Par contre, il me semble me souvenir avoir vu traîner des études analysant en termes de théorie des jeux des batailles, notamment napoléoniennes (du genre, mettre telles unités à tel endroit, etc). Je peux essayer de rechercher si vous voulez.
Ces travaux sur les marchés déconcentrés sont très intéressants, et ils me rappellent des travaux accomplis dans des domaines différents basés sur les systèmes multi-agents (des entités informatiques au comportement trivial qui échangent des informations dans un contexte bien défini, et dont on observe qu’elles s’organisent pour accomplir des tâches complexes). J’avais noté un article publié dans The Economist qui relatait le recours à un tel système pour réguler un circuit électronique : le résultat était visiblement correct, mais il était impossible de mettre en équation la manière d’y parvenir ; elle avait résulté d’ajustements successifs dont la logique ne pouvait être pénétrée.

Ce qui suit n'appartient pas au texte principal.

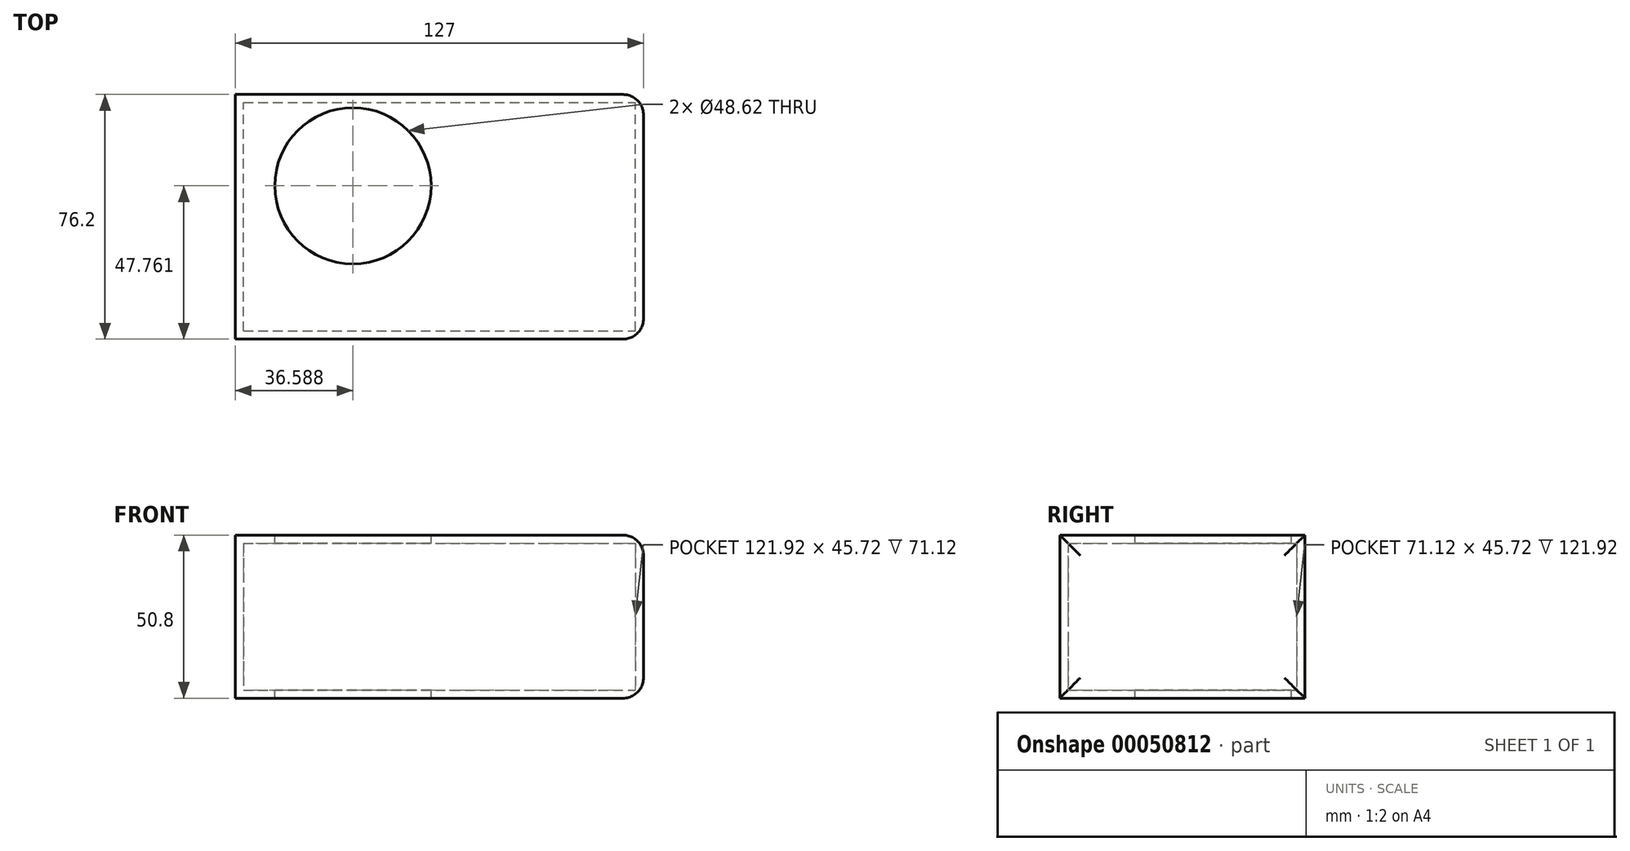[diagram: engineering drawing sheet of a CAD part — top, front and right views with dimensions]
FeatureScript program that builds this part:
annotation { "Feature Type Name" : "Feature", "Feature Type Description" : "" }
export const myFeature = defineFeature(function(context is Context, id is Id, definition is map)
    precondition{}
    {
        {
            var Q0;
            Q0=qCreatedBy(makeId("Top.planeOp"),FACE);
            var sketch = newSketch(context, id + "F0", { "sketchPlane" : qUnion([Q0])});
            skLineSegment(sketch, "E0.bottom", {"start": v(0, 0) * mm, "end": v(127, 0) * mm});
            skLineSegment(sketch, "E0.top", {"start": v(0, 76.2) * mm, "end": v(127, 76.2) * mm});
            skLineSegment(sketch, "E0.left", {"start": v(0, 0) * mm, "end": v(0, 76.2) * mm});
            skLineSegment(sketch, "E0.right", {"start": v(127, 0) * mm, "end": v(127, 76.2) * mm});
            skSolve(sketch);
        }
        {
            var Q0;
            Q0 = qSketchRegion(id + "F0", true);
            extrude(context, id + "F1", {"entities" : qUnion([Q0]), "depth" : 50.8 * mm});
        }
        {
            var Q0;
            Q0=makeQuery(id+"F1.opExtrude","CAP_FACE",FACE,{"disambiguationData":[OSD([sQuery(id+"F0.wireOp",EDGE,"E0.bottom"),sQuery(id+"F0.wireOp",EDGE,"E0.top"),sQuery(id+"F0.wireOp",EDGE,"E0.left"),sQuery(id+"F0.wireOp",EDGE,"E0.right")])],"isStart":false});
            var sketch = newSketch(context, id + "F2", { "sketchPlane" : qUnion([Q0])});
            skCircle(sketch, "E1", {"center": v(36.59, 47.76) * mm, "radius": 24.3 * mm});
            skSolve(sketch);
        }
        {
            var Q0;
            Q0 = qSketchRegion(id + "F2", true);
            extrude(context, id + "F3", {"entities" : qUnion([Q0]), "operationType" : NewBodyOperationType.REMOVE, "endBound" : BoundingType.THROUGH_ALL, "oppositeDirection" : true, "depth" : 25.4 * mm});
        }
        {
            var Q0;
            Q0=makeQuery(id+"F3.boolean.opBoolean","COPY",FACE,{"derivedFrom":makeQuery(id+"F3.opExtrude","SWEPT_FACE",FACE,{"disambiguationData":[OSD([sQuery(id+"F2.wireOp",EDGE,"E1")])]})});
            shell(context, id + "F4", {"entities" : qUnion([Q0]), "thickness" : 2.54 * mm});
        }
        {
            var Q0;
            Q0=makeQuery(id+"F1.opExtrude","SWEPT_EDGE",EDGE,{"disambiguationData":[OSD([sQuery(id+"F0.wireOp",EDGE,"E0.top"),sQuery(id+"F0.wireOp",EDGE,"E0.right")])]});
            var Q1;
            Q1=makeQuery(id+"F1.opExtrude","CAP_EDGE",EDGE,{"disambiguationData":[OSD([sQuery(id+"F0.wireOp",EDGE,"E0.right")])],"isStart":true});
            var Q2;
            Q2=makeQuery(id+"F1.opExtrude","SWEPT_EDGE",EDGE,{"disambiguationData":[OSD([sQuery(id+"F0.wireOp",EDGE,"E0.bottom"),sQuery(id+"F0.wireOp",EDGE,"E0.right")])]});
            var Q3;
            Q3=makeQuery(id+"F1.opExtrude","CAP_EDGE",EDGE,{"disambiguationData":[OSD([sQuery(id+"F0.wireOp",EDGE,"E0.right")])],"isStart":false});
            fillet(context, id + "F5", {"entities" : qUnion([Q0, Q1, Q2, Q3]), "radius" : 6.35 * mm, "tangentPropagation" : true, "allowEdgeOverflow" : false});
        }
    });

D’où ma question : la stratégie actuellement mise en oeuvre pour observer l’évolution des marchés que vous décrivez est-elle plutôt d’élaborer des prévisions avec des simulateurs de type multi-agents sans chercher à comprendre comment ils y parviennent, où alors de mettre le marché en équation ?
Ce sont des travaux économétriques, c’est à dire consistant à simplement observer ce qui se passe sur ces marchés et établir des corrélations; il n’y a aucune simulation a priori, et aucune prédéfinition du comportement des agents. On se contente de mesurer des propriétés du système.